Spezialisiert auf Migrationsthemen
Letztes Jahr hat Meheret von Felten den Lehrgang Migrationsfachperson an der Schule für Sozialbegleitung absolviert – zur Vorbereitung auf die Berufsprüfung zum eidgenössischen Fachausweis. Einiges war für sie aufgrund ihrer Lebenserfahrung und FaBe-Ausbildung eine Vertiefung, anderes eine Wiederholung. Enorm profitiert hat sie von den vermittelten Kompetenzen fürs Berichte verfassen oder den Rechtsgrundlagen. Migrationsfachpersonen müssen den Durchblick haben im schweizerischen Migrationsgesetz und die Verfahrenswege kennen. Seit 1. März 2019 gilt das neue beschleunigte Asylverfahren und Meheret von Felten muss sich tief in die Materie
einlesen, um die Fragen ihrer Landsleute beantworten zu können. Auch welche Fachstellen in welcher Situation und wie unterstützen können, muss eine Migrationsfachperson wissen: «Zum Glück gibt es heute viel mehr Angebote als bei meiner Ankunft.» Im Lehrgang wurden zahlreiche Praxisbeispiele besprochen, beispielsweise wie ein Familiennachzug funktioniert. Eine Migrationsfachperson weiss somit auch, wie sich länderspezifische Rahmenbedingungen auf Menschen auswirken und kann gezielt die Perspektiven der Betroffenen einnehmen und sie beim Integrationsprozess begleiten.
Ein Buch, das erklären soll
Aktuell bereitet Meheret von Felten sich auf die eidg. Berufsprüfung zur Migrationsfachperson vor, die aufgrund der Corona-Pandemie im August statt im Frühling stattfindet.
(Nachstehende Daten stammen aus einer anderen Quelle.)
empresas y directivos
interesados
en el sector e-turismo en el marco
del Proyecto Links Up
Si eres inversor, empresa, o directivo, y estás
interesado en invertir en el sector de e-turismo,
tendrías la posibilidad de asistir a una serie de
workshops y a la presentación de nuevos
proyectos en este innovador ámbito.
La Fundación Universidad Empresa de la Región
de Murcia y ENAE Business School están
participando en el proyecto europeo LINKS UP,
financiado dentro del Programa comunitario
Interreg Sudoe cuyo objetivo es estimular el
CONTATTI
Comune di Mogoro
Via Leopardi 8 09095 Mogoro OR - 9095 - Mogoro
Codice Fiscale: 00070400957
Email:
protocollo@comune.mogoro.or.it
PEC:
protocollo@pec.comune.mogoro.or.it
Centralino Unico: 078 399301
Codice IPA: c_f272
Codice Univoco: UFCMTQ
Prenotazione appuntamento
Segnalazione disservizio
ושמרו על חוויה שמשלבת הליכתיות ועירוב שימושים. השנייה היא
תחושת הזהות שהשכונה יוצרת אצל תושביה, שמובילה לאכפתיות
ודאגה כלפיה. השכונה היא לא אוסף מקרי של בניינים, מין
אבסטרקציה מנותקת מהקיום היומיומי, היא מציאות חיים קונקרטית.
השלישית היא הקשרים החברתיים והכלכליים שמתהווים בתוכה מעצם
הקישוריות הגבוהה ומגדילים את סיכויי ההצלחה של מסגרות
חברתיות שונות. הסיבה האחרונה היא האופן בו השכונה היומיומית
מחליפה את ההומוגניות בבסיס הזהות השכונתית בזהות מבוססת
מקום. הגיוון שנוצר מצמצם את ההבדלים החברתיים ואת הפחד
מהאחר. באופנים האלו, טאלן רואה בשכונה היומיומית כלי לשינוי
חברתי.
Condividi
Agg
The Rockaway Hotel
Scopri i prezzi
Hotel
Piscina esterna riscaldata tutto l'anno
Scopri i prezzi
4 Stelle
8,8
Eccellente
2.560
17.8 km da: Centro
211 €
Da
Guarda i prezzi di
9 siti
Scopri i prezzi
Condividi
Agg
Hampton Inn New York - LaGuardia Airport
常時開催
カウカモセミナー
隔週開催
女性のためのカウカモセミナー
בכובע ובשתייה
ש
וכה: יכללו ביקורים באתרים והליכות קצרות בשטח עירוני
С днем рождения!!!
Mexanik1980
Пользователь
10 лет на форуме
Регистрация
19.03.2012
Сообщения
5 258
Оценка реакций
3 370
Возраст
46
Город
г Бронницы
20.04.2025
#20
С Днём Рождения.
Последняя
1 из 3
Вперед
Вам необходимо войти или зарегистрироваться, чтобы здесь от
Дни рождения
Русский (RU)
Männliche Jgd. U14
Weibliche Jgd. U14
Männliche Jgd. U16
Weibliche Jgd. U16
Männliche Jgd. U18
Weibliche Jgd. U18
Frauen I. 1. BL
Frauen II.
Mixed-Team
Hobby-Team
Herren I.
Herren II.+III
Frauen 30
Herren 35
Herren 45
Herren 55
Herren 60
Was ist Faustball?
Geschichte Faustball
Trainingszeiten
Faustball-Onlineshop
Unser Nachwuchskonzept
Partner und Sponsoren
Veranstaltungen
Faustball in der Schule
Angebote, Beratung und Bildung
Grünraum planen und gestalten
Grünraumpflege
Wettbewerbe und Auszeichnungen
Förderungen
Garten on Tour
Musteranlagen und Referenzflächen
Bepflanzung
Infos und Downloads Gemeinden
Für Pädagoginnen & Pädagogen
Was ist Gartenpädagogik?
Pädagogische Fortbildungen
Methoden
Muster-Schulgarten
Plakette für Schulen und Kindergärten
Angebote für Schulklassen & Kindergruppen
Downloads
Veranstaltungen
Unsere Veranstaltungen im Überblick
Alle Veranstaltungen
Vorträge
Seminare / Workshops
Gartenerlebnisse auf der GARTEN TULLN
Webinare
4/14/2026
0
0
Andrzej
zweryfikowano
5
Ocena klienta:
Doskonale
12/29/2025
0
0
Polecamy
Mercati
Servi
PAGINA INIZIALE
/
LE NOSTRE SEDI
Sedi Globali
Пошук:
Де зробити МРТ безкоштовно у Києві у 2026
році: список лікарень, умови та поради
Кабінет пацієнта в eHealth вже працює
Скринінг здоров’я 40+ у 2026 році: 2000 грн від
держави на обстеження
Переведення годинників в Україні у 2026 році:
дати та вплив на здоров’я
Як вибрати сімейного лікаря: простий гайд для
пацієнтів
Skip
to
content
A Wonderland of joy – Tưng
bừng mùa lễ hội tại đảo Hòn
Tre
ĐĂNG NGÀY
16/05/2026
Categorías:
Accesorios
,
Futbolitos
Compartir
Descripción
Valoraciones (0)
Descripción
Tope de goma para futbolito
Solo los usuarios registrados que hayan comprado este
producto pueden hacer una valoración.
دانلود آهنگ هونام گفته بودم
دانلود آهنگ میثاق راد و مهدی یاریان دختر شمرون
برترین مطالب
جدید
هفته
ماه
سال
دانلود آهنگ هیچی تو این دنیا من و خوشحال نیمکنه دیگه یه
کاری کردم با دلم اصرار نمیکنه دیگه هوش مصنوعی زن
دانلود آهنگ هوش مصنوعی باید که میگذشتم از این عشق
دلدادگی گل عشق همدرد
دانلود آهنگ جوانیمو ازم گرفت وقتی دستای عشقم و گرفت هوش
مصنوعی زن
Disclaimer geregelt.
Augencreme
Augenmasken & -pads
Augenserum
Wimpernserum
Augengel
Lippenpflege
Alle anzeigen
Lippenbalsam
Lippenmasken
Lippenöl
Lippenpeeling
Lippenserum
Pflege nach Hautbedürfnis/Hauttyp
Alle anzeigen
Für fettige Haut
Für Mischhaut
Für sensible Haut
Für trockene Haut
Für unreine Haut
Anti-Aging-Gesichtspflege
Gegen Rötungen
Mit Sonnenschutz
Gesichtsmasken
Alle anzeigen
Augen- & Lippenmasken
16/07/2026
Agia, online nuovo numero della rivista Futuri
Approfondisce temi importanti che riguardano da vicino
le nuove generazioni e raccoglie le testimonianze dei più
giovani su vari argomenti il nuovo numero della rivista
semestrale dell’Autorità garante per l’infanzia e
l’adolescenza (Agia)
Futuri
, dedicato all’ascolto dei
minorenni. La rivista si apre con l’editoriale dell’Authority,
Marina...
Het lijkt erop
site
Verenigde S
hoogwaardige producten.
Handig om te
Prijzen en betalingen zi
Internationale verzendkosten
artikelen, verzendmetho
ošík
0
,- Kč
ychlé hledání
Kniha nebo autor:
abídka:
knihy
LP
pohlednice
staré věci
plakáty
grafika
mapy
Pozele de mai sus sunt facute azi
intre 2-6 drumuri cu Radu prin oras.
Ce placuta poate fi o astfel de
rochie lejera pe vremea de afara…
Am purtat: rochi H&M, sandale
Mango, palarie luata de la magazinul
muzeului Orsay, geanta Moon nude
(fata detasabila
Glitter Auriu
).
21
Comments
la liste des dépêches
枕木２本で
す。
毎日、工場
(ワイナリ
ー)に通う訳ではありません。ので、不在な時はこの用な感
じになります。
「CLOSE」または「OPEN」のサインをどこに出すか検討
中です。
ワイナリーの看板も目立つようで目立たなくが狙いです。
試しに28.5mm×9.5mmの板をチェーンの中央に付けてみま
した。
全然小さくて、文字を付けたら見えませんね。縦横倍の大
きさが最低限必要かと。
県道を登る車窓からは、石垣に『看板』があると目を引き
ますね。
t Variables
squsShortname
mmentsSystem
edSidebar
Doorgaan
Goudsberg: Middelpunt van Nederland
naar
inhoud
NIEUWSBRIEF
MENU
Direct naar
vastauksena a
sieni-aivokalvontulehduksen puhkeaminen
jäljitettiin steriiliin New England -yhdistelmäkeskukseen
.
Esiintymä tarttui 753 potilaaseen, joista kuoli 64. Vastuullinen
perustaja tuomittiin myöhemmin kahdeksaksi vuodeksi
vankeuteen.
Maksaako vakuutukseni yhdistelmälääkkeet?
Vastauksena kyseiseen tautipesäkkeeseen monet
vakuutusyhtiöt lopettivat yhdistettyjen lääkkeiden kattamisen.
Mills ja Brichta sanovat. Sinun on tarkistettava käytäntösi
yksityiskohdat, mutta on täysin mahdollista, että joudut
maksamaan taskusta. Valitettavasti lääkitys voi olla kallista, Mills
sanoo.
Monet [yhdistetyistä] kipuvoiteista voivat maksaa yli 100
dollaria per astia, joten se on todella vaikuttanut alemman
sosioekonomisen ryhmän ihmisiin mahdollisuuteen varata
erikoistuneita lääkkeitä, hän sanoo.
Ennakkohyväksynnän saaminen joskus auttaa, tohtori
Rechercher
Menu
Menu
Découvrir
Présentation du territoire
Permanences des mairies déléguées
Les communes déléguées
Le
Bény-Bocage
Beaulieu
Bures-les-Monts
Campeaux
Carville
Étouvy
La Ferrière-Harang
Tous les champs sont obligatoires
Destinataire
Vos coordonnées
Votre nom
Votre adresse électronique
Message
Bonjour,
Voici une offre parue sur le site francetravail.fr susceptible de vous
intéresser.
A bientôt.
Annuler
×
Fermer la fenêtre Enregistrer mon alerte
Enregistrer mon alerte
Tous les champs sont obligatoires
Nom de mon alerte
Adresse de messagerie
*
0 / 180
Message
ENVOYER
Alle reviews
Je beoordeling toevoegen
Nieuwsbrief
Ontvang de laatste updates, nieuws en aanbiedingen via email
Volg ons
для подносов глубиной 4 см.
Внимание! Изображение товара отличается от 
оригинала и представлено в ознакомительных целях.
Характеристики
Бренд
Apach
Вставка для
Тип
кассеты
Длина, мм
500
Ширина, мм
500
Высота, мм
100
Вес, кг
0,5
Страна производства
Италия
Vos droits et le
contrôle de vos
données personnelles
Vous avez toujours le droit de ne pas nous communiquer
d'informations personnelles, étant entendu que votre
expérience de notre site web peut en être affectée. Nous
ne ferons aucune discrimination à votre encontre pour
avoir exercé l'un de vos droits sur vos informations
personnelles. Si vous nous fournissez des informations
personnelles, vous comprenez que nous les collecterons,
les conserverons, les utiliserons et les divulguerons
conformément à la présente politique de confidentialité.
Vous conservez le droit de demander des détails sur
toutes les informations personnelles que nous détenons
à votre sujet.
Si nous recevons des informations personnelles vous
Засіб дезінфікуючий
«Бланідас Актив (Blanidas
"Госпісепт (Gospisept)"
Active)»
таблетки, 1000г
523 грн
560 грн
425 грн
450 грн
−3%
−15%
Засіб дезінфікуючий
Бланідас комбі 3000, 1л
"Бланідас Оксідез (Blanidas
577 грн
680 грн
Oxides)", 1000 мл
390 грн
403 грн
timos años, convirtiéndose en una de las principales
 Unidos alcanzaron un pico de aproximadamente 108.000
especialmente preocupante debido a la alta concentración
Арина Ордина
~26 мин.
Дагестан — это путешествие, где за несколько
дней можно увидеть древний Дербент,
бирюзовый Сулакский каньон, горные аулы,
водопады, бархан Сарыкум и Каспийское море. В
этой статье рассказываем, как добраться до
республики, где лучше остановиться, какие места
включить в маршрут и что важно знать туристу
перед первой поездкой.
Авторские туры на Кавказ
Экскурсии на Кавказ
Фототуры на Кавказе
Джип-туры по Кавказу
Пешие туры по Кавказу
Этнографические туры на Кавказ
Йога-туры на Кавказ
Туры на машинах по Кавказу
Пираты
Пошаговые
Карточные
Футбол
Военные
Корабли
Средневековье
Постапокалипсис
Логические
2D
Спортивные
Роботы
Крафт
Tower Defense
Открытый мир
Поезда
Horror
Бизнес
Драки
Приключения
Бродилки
Ihren Job im Hort hat sie Anfang 2020 gekündigt, um genug Zeit für die Prüfungsvorbereitung, ihre Familie – zwei Töchter und ein Mann – und ihr Buchprojekt zu haben. Halb Biografie, halb Fiktion hat Meheret von Felten in ihrer Muttersprache über das Leiden der eritreischen Flüchtlinge geschrieben. Besonders den Schweizerinnen und Schweizern möchte sie erklären, wie das Leben in Eritrea ist und wieso die Menschen flüchten. Für die Veröffentlichung arbeitet sie mit einer Schweizerin mit deutscher Muttersprache zusammen. Auch eine nächste Weiterbildung – ein Studium in Sozialpädagogik – hat Meheret von Felten im Blick. Auf jeden Fall möchte sie in einem Durchganszentrum oder in einer Fachstelle arbeiten, die Frauen mit Migrationshintergrund unterstützt: «Es braucht mich dort.»